Users must first own ADA tokens stored in a cryptocurrency wallet to begin staking ADA tokens. They can choose from popular multi-currency digital wallets like Exodus or a hardware wallet like Ledger for added security.

Once the ADA tokens are securely stored in a wallet, the next step is to connect the wallet to a staking service or platform. This will allow users to delegate their tokens to an SPO, which will then validate transactions and earn rewards on behalf of the delegators. The rewards will be split between the SPO and the delegators based on the terms agreed upon by the SPO.
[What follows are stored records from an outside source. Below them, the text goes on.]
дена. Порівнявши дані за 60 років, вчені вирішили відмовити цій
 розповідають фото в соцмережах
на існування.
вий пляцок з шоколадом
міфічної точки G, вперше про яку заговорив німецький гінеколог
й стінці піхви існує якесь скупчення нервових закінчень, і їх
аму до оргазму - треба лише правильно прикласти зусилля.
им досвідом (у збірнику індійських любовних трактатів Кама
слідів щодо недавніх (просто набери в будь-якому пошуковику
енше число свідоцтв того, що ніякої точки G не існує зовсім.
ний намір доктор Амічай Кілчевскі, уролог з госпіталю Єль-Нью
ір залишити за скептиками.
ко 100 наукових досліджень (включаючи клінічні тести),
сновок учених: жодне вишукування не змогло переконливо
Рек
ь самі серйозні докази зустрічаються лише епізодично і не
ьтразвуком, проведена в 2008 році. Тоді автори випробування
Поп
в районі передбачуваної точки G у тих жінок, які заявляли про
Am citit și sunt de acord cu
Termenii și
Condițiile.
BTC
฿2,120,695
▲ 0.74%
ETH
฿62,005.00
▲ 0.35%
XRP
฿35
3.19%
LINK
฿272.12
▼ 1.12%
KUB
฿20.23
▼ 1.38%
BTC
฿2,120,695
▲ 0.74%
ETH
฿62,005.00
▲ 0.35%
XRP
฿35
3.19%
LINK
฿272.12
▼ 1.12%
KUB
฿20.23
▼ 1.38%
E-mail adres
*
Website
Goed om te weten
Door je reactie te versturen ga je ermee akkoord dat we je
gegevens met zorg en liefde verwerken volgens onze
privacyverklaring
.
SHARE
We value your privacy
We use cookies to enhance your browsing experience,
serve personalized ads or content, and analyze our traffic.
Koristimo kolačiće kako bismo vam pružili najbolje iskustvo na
How to Stake Cardano On-Chain Using Wallet

Cardano recommends using two specific online software wallets for staking ADA tokens. The first one is Daedalus, a desktop wallet that works on Windows, macOS, and Linux and was developed by IOHK, Cardano’s development arm.

The other is Yoroi, a simpler browser-based wallet compatible with Google Chrome, Microsoft Edge, and Firefox and can also be used on Android or iOS. Daedalus is a full-node wallet meant for experienced users who want to create a node and operate a staking pool in the network. Yoroi, on the other hand, is a beginner-friendly staking wallet. To ensure the authenticity of the wallets, it is advised to download them directly from the Daedalus or Yoroi website.

It’s important to mention that there are many fake cryptocurrency wallets, so downloading directly from the official website is the best way to ensure you get the correct wallet. Daedalus is a more advanced wallet that requires downloading a copy of the entire Cardano blockchain and updating it through validation. At the same time, Yoroi is a lightweight wallet designed for those who want to stake ADA tokens as a delegator.

Both wallets serve different purposes, and it is up to the user to choose the one that suits their needs best.

How to Stake Cardano (ADA) Using Yoroi

  • To delegate your ADA through Yoroi, download the Yoroi browser extension and agree to the terms of use.
  • You will be presented with two set-up options: Simple and Advanced. If you are new to the process, select Simple. This will allow you to create Payment URLs for easier transactions.
  • Next, connect a hardware wallet with ADA tokens or purchase some from a cryptocurrency exchange such as Binance, Coinbase, Huobi, or Kraken. Transfer the tokens to your Yoroi wallet.
  • Afterwards, delegate your ADA to a staking pool. Each pool will have different fees for its node operation, so it’s important to research different options. Bear in mind that these fees can change without notice. Some investors delegate their ADA to multiple pools to mitigate risk.

You will start receiving rewards when you delegate your ADA to a staking pool. However, when you first deposit your coins, there is a 20-day waiting period for network approval to prevent spamming. After the 20-day wait, stakers receive rewards every five days, with the first reward received 25 days after staking. The rewards continue every five days.

There is a network fee when claiming rewards, which is between 0.1 and 0.2 ADA but may change frequently. Some stakers choose to wait and claim all their rewards at once to minimize the impact of fees on their gains.


One of the main benefits for Cardano stakers compared to other blockchains is the absence of a locking period for their ADA tokens. By staking ADA directly from a cryptocurrency wallet, the tokens never leave the user’s control.

There’s no limit on the amount of ADA tokens that can be staked, and they can be withdrawn at any moment, making the process flexible and appealing to many in the community.

While staking ADA directly through a wallet may be straightforward, users are fully responsible for their funds. If a password to the wallet is lost, the ADA will be inaccessible. This is a common issue with cryptocurrency ownership, not just with staking.

Another potential issue to be mindful of when staking ADA directly is the presence of unethical validators. While they can’t steal the ADA tokens, they can gather all the staking rewards from a pool by suddenly changing the margin requirements. This is a rare occurrence, and the Cardano community actively works to identify and eliminate unreliable operators.